- Task inputs
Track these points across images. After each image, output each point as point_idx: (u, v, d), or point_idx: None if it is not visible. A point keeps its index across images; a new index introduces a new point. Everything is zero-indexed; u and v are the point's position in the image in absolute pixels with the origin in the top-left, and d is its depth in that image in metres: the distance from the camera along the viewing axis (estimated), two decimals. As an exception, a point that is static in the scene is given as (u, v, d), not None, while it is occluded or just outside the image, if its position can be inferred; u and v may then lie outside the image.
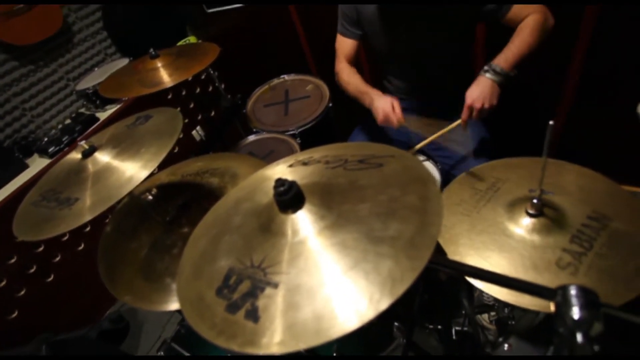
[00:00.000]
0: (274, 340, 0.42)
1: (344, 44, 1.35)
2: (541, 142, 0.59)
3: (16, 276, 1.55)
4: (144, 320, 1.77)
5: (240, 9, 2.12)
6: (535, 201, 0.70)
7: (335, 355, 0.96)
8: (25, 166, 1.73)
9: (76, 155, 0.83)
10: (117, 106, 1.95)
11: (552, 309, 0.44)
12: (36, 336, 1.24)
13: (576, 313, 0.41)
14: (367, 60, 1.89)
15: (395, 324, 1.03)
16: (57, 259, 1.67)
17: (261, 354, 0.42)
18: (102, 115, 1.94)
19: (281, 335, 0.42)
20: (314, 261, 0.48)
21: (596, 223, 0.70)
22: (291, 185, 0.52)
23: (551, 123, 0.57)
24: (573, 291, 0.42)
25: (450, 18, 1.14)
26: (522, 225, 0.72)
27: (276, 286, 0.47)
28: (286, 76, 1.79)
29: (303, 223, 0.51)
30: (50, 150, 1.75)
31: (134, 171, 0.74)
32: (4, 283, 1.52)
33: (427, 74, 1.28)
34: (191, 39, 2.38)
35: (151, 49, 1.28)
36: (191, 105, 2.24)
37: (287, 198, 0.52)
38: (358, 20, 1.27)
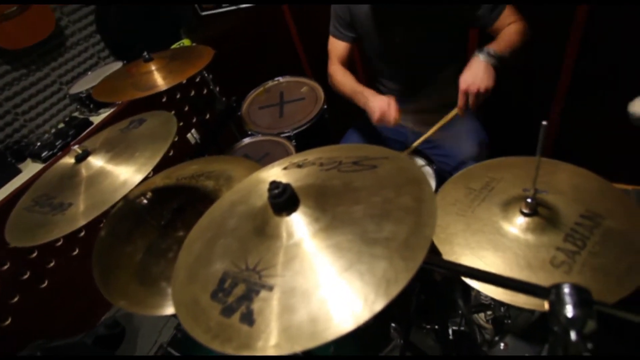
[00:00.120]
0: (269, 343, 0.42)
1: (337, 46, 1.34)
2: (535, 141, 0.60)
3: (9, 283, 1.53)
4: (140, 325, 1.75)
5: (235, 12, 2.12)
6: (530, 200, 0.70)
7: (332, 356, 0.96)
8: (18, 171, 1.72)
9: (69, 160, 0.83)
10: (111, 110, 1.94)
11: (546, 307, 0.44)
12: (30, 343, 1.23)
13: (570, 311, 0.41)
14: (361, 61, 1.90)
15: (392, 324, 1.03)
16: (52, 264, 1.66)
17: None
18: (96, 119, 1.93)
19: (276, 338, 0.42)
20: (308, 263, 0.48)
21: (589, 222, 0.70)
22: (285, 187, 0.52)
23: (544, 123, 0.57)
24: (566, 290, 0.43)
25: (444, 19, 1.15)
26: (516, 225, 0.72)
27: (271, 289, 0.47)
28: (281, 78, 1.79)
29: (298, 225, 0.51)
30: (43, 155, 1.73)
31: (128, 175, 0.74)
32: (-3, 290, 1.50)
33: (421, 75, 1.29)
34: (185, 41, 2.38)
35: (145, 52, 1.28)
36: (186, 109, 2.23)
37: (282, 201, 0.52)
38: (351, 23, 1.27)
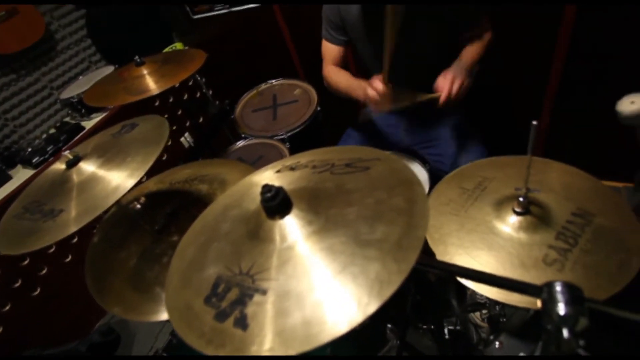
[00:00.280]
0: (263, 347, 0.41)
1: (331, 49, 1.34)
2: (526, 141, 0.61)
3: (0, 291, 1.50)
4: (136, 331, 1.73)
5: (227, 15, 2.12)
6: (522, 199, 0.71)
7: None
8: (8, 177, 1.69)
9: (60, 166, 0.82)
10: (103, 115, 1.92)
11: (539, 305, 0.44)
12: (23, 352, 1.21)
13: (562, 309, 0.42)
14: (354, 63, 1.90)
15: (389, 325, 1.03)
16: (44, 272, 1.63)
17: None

- Task instructions
Reproduce the whole listing above word for word, dropping each image.

- Answer space
Track these points across images. After each image, output each point as point_idx: (u, v, d), or point_idx: None if it is not visible. A point keeps its index across images; a new index introduces a new point. Everything is zero-indexed; u and v are the point's position in the image in absolute pixels with the origin in the top-left, and d is its depth in that image in metres: the distance from the camera along the viewing axis (estimated), two decimals. As an exception, a point that is static in the scene is given as (u, v, d), not None, while it is occluded or just outside the image, if its position can be inferred; u and v may then lie outside the image.
[00:00.000]
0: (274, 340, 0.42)
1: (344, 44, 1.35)
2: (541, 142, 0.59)
3: (16, 276, 1.55)
4: (144, 320, 1.77)
5: (240, 9, 2.12)
6: (535, 201, 0.70)
7: (335, 355, 0.96)
8: (25, 166, 1.73)
9: (76, 155, 0.83)
10: (117, 106, 1.95)
11: (552, 309, 0.44)
12: (36, 336, 1.24)
13: (576, 313, 0.41)
14: (367, 60, 1.89)
15: (395, 324, 1.03)
16: (57, 259, 1.67)
17: (261, 354, 0.42)
18: (102, 115, 1.94)
19: (281, 335, 0.42)
20: (314, 261, 0.48)
21: (596, 223, 0.70)
22: (291, 185, 0.52)
23: (551, 123, 0.57)
24: (573, 291, 0.42)
25: (450, 18, 1.14)
26: (522, 225, 0.72)
27: (276, 286, 0.47)
28: (286, 76, 1.79)
29: (303, 223, 0.51)
30: (50, 150, 1.75)
31: (134, 171, 0.74)
32: (4, 283, 1.52)
33: (427, 74, 1.28)
34: (191, 39, 2.38)
35: (151, 49, 1.28)
36: (191, 105, 2.24)
37: (287, 198, 0.52)
38: (358, 20, 1.27)
[00:00.120]
0: (269, 343, 0.42)
1: (337, 46, 1.34)
2: (535, 141, 0.60)
3: (9, 283, 1.53)
4: (140, 325, 1.75)
5: (235, 12, 2.12)
6: (530, 200, 0.70)
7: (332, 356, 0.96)
8: (18, 171, 1.72)
9: (69, 160, 0.83)
10: (111, 110, 1.94)
11: (546, 307, 0.44)
12: (30, 343, 1.23)
13: (570, 311, 0.41)
14: (361, 61, 1.90)
15: (392, 324, 1.03)
16: (52, 264, 1.66)
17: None
18: (96, 119, 1.93)
19: (276, 338, 0.42)
20: (308, 263, 0.48)
21: (589, 222, 0.70)
22: (285, 187, 0.52)
23: (544, 123, 0.57)
24: (566, 290, 0.43)
25: (444, 19, 1.15)
26: (516, 225, 0.72)
27: (271, 289, 0.47)
28: (281, 78, 1.79)
29: (298, 225, 0.51)
30: (43, 155, 1.73)
31: (128, 175, 0.74)
32: (-3, 290, 1.50)
33: (421, 75, 1.29)
34: (185, 41, 2.38)
35: (145, 52, 1.28)
36: (186, 109, 2.23)
37: (282, 201, 0.52)
38: (351, 23, 1.27)
[00:00.280]
0: (263, 347, 0.41)
1: (331, 49, 1.34)
2: (526, 141, 0.61)
3: (0, 291, 1.50)
4: (136, 331, 1.73)
5: (227, 15, 2.12)
6: (522, 199, 0.71)
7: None
8: (8, 177, 1.69)
9: (60, 166, 0.82)
10: (103, 115, 1.92)
11: (539, 305, 0.44)
12: (23, 352, 1.21)
13: (562, 309, 0.42)
14: (354, 63, 1.90)
15: (389, 325, 1.03)
16: (44, 272, 1.63)
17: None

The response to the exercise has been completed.